### TASK INPUTS ###

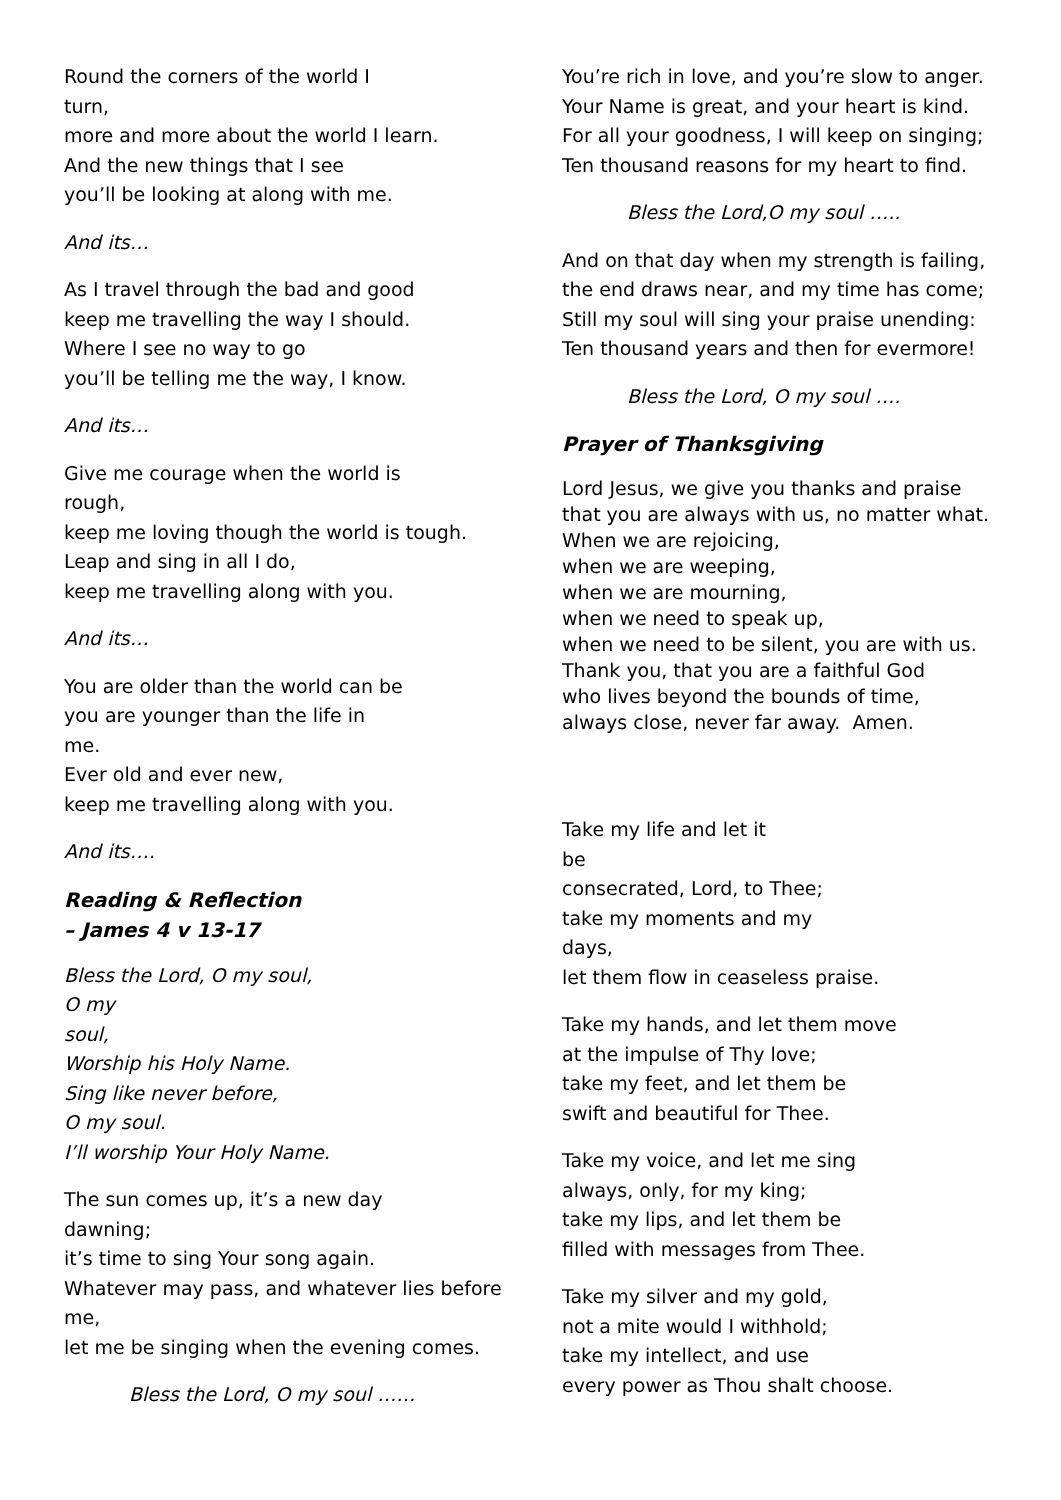Round the corners of the world I
turn,
more and more about the world I learn.
And the new things that I see
you’ll be looking at along with me.
And its…
As I travel through the bad and good
keep me travelling the way I should.
Where I see no way to go
you’ll be telling me the way, I know.
And its…
Give me courage when the world is
rough,
keep me loving though the world is tough.
Leap and sing in all I do,
keep me travelling along with you.
And its…
You are older than the world can be
you are younger than the life in
me.
Ever old and ever new,
keep me travelling along with you.
And its….
Reading & Reflection
– James 4 v 13-17
Bless the Lord, O my soul,
O my
soul,
Worship his Holy Name.
Sing like never before,
O my soul.
I’ll worship Your Holy Name.
The sun comes up, it’s a new day
dawning;
it’s time to sing Your song again.
Whatever may pass, and whatever lies before
me,
let me be singing when the evening comes.
Bless the Lord, O my soul ……
You’re rich in love, and you’re slow to anger.
Your Name is great, and your heart is kind.
For all your goodness, I will keep on singing;
Ten thousand reasons for my heart to find.
Bless the Lord,O my soul …..
And on that day when my strength is failing,
the end draws near, and my time has come;
Still my soul will sing your praise unending:
Ten thousand years and then for evermore!
Bless the Lord, O my soul ….
Prayer of Thanksgiving
Lord Jesus, we give you thanks and praise
that you are always with us, no matter what.
When we are rejoicing,
when we are weeping,
when we are mourning,
when we need to speak up,
when we need to be silent, you are with us.
Thank you, that you are a faithful God
who lives beyond the bounds of time,
always close, never far away. Amen.
Take my life and let it
be
consecrated, Lord, to Thee;
take my moments and my
days,
let them flow in ceaseless praise.
Take my hands, and let them move
at the impulse of Thy love;
take my feet, and let them be
swift and beautiful for Thee.
Take my voice, and let me sing
always, only, for my king;
take my lips, and let them be
filled with messages from Thee.
Take my silver and my gold,
not a mite would I withhold;
take my intellect, and use
every power as Thou shalt choose.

###

• **TASK TO CARRY OUT**
Check the data for the word "them" and pull out the lines that have it.

• **YOUR SOLUTION**
let them flow in ceaseless praise.
Take my hands, and let them move
take my feet, and let them be
take my lips, and let them be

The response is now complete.